Dataset entries:
========
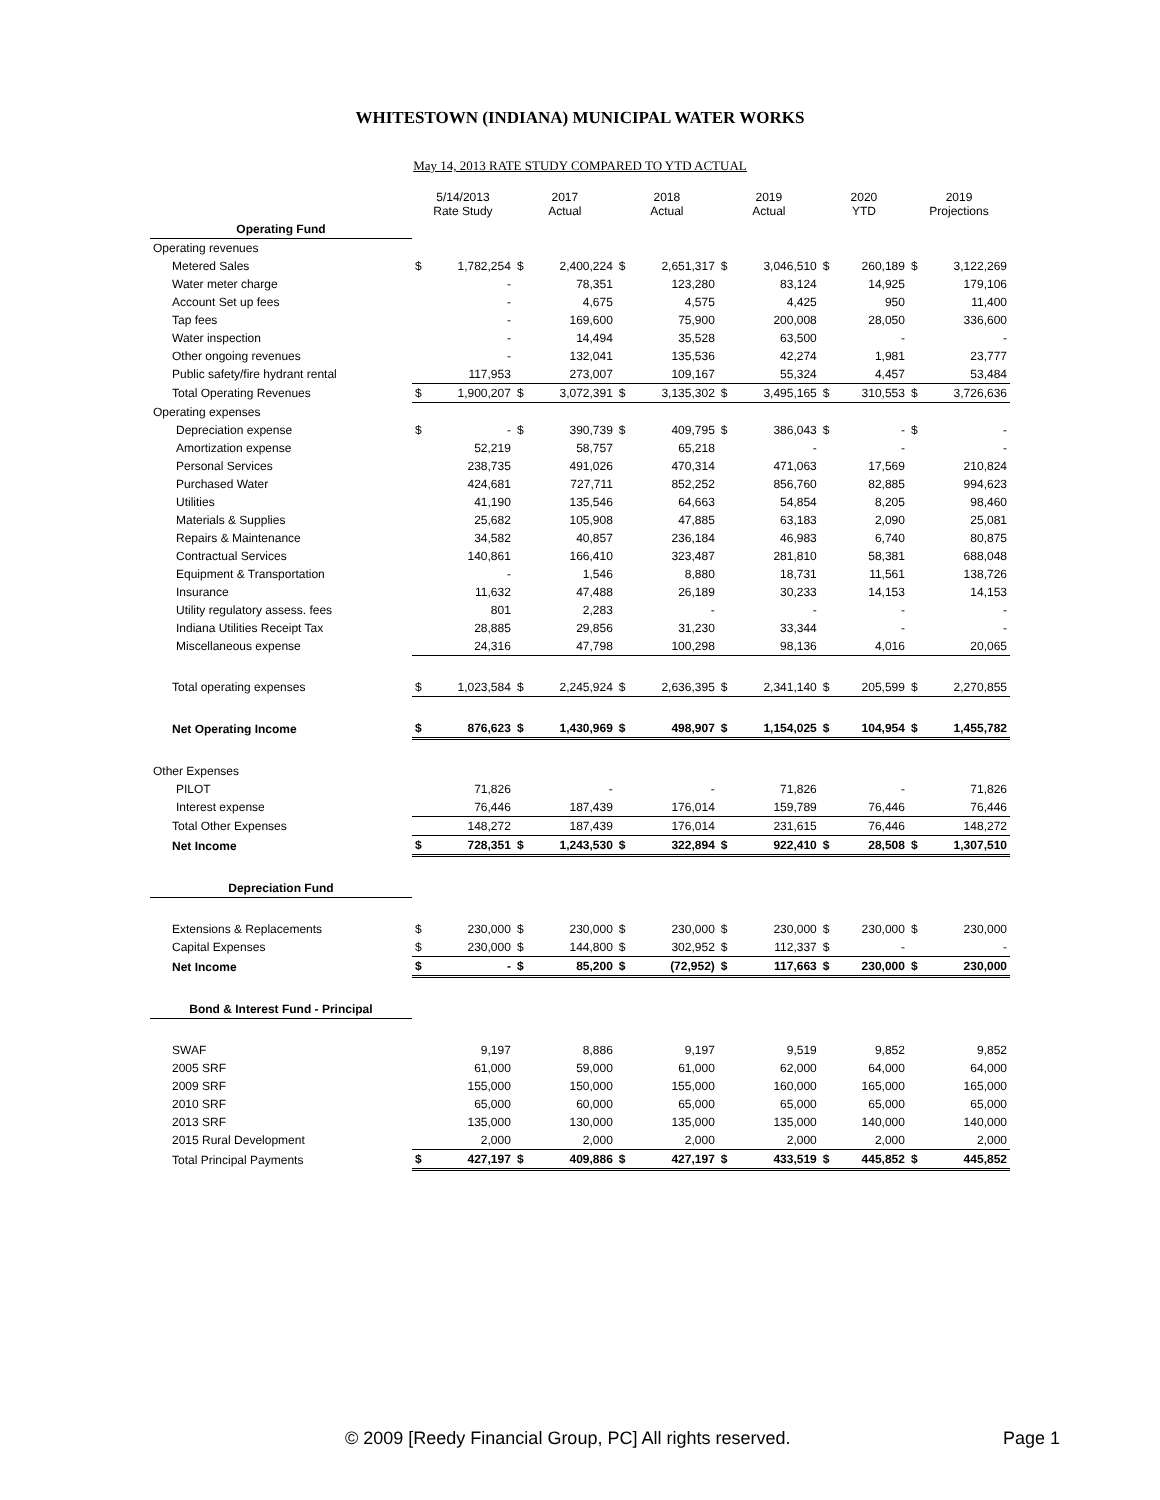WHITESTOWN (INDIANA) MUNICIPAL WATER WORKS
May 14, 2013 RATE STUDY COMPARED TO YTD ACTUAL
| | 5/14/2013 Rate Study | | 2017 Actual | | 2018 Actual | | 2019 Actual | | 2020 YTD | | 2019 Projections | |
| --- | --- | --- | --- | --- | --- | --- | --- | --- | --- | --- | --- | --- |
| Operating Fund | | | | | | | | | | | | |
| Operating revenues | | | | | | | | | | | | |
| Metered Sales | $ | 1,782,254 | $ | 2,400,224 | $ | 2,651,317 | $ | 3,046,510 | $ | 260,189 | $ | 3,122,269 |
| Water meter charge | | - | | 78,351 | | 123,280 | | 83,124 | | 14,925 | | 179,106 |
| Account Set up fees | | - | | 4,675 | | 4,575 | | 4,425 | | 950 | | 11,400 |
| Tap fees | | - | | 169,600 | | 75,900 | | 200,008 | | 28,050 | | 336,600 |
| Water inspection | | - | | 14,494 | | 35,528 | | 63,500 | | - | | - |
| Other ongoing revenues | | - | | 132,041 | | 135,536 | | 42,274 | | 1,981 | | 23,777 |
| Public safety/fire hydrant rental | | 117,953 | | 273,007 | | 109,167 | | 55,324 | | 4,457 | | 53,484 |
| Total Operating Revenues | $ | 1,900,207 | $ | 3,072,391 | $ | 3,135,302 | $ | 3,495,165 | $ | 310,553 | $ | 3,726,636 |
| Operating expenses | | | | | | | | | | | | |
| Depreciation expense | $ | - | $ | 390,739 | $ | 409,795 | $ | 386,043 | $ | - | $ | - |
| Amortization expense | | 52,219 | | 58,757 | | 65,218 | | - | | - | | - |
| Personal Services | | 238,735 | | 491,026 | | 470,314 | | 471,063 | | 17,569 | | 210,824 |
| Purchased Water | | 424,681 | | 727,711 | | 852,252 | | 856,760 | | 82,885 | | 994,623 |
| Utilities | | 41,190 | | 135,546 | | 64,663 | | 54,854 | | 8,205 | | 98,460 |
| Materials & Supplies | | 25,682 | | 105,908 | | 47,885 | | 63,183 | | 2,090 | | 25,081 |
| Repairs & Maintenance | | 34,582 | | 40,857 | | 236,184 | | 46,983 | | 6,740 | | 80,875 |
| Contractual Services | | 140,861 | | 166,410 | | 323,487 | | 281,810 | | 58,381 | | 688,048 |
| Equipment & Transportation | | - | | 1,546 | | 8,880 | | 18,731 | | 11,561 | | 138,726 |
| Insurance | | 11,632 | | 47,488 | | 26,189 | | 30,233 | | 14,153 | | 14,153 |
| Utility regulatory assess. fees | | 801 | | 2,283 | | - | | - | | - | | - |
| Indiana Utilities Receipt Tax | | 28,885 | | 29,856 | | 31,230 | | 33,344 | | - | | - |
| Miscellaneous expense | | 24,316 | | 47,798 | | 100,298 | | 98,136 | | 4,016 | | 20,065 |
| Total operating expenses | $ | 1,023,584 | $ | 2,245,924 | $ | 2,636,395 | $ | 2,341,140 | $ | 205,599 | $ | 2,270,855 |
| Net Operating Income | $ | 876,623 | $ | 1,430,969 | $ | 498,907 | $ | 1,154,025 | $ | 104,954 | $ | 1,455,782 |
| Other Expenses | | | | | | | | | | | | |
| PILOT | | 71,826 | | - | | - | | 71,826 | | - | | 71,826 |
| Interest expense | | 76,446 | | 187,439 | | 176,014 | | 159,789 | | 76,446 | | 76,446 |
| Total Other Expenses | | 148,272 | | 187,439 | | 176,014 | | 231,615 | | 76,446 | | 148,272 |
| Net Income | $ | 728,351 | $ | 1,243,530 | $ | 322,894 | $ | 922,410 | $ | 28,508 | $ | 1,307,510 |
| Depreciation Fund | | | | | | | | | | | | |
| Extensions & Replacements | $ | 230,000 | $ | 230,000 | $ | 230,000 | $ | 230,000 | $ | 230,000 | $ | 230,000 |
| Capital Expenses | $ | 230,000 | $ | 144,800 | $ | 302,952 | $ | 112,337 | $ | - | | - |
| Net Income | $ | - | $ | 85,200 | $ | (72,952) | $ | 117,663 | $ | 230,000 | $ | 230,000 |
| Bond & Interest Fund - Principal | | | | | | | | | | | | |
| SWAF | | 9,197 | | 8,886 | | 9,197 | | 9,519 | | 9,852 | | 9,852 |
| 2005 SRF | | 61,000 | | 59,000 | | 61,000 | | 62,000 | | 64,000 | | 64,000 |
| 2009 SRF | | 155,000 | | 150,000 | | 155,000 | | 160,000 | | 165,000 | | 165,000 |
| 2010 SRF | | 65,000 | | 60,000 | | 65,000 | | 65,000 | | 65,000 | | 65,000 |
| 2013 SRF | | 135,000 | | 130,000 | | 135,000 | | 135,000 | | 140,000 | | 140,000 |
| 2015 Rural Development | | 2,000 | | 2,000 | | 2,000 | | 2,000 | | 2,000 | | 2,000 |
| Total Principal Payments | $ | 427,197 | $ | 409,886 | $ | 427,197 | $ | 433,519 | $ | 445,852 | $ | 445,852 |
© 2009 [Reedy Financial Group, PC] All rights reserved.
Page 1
========
Retype all entries exactly as they appear, dropping the images.

WHITESTOWN (INDIANA) MUNICIPAL WATER WORKS
May 14, 2013 RATE STUDY COMPARED TO YTD ACTUAL
| | 5/14/2013 Rate Study | | 2017 Actual | | 2018 Actual | | 2019 Actual | | 2020 YTD | | 2019 Projections | |
| --- | --- | --- | --- | --- | --- | --- | --- | --- | --- | --- | --- | --- |
| Operating Fund | | | | | | | | | | | | |
| Operating revenues | | | | | | | | | | | | |
| Metered Sales | $ | 1,782,254 | $ | 2,400,224 | $ | 2,651,317 | $ | 3,046,510 | $ | 260,189 | $ | 3,122,269 |
| Water meter charge | | - | | 78,351 | | 123,280 | | 83,124 | | 14,925 | | 179,106 |
| Account Set up fees | | - | | 4,675 | | 4,575 | | 4,425 | | 950 | | 11,400 |
| Tap fees | | - | | 169,600 | | 75,900 | | 200,008 | | 28,050 | | 336,600 |
| Water inspection | | - | | 14,494 | | 35,528 | | 63,500 | | - | | - |
| Other ongoing revenues | | - | | 132,041 | | 135,536 | | 42,274 | | 1,981 | | 23,777 |
| Public safety/fire hydrant rental | | 117,953 | | 273,007 | | 109,167 | | 55,324 | | 4,457 | | 53,484 |
| Total Operating Revenues | $ | 1,900,207 | $ | 3,072,391 | $ | 3,135,302 | $ | 3,495,165 | $ | 310,553 | $ | 3,726,636 |
| Operating expenses | | | | | | | | | | | | |
| Depreciation expense | $ | - | $ | 390,739 | $ | 409,795 | $ | 386,043 | $ | - | $ | - |
| Amortization expense | | 52,219 | | 58,757 | | 65,218 | | - | | - | | - |
| Personal Services | | 238,735 | | 491,026 | | 470,314 | | 471,063 | | 17,569 | | 210,824 |
| Purchased Water | | 424,681 | | 727,711 | | 852,252 | | 856,760 | | 82,885 | | 994,623 |
| Utilities | | 41,190 | | 135,546 | | 64,663 | | 54,854 | | 8,205 | | 98,460 |
| Materials & Supplies | | 25,682 | | 105,908 | | 47,885 | | 63,183 | | 2,090 | | 25,081 |
| Repairs & Maintenance | | 34,582 | | 40,857 | | 236,184 | | 46,983 | | 6,740 | | 80,875 |
| Contractual Services | | 140,861 | | 166,410 | | 323,487 | | 281,810 | | 58,381 | | 688,048 |
| Equipment & Transportation | | - | | 1,546 | | 8,880 | | 18,731 | | 11,561 | | 138,726 |
| Insurance | | 11,632 | | 47,488 | | 26,189 | | 30,233 | | 14,153 | | 14,153 |
| Utility regulatory assess. fees | | 801 | | 2,283 | | - | | - | | - | | - |
| Indiana Utilities Receipt Tax | | 28,885 | | 29,856 | | 31,230 | | 33,344 | | - | | - |
| Miscellaneous expense | | 24,316 | | 47,798 | | 100,298 | | 98,136 | | 4,016 | | 20,065 |
| Total operating expenses | $ | 1,023,584 | $ | 2,245,924 | $ | 2,636,395 | $ | 2,341,140 | $ | 205,599 | $ | 2,270,855 |
| Net Operating Income | $ | 876,623 | $ | 1,430,969 | $ | 498,907 | $ | 1,154,025 | $ | 104,954 | $ | 1,455,782 |
| Other Expenses | | | | | | | | | | | | |
| PILOT | | 71,826 | | - | | - | | 71,826 | | - | | 71,826 |
| Interest expense | | 76,446 | | 187,439 | | 176,014 | | 159,789 | | 76,446 | | 76,446 |
| Total Other Expenses | | 148,272 | | 187,439 | | 176,014 | | 231,615 | | 76,446 | | 148,272 |
| Net Income | $ | 728,351 | $ | 1,243,530 | $ | 322,894 | $ | 922,410 | $ | 28,508 | $ | 1,307,510 |
| Depreciation Fund | | | | | | | | | | | | |
| Extensions & Replacements | $ | 230,000 | $ | 230,000 | $ | 230,000 | $ | 230,000 | $ | 230,000 | $ | 230,000 |
| Capital Expenses | $ | 230,000 | $ | 144,800 | $ | 302,952 | $ | 112,337 | $ | - | | - |
| Net Income | $ | - | $ | 85,200 | $ | (72,952) | $ | 117,663 | $ | 230,000 | $ | 230,000 |
| Bond & Interest Fund - Principal | | | | | | | | | | | | |
| SWAF | | 9,197 | | 8,886 | | 9,197 | | 9,519 | | 9,852 | | 9,852 |
| 2005 SRF | | 61,000 | | 59,000 | | 61,000 | | 62,000 | | 64,000 | | 64,000 |
| 2009 SRF | | 155,000 | | 150,000 | | 155,000 | | 160,000 | | 165,000 | | 165,000 |
| 2010 SRF | | 65,000 | | 60,000 | | 65,000 | | 65,000 | | 65,000 | | 65,000 |
| 2013 SRF | | 135,000 | | 130,000 | | 135,000 | | 135,000 | | 140,000 | | 140,000 |
| 2015 Rural Development | | 2,000 | | 2,000 | | 2,000 | | 2,000 | | 2,000 | | 2,000 |
| Total Principal Payments | $ | 427,197 | $ | 409,886 | $ | 427,197 | $ | 433,519 | $ | 445,852 | $ | 445,852 |
© 2009 [Reedy Financial Group, PC] All rights reserved.
Page 1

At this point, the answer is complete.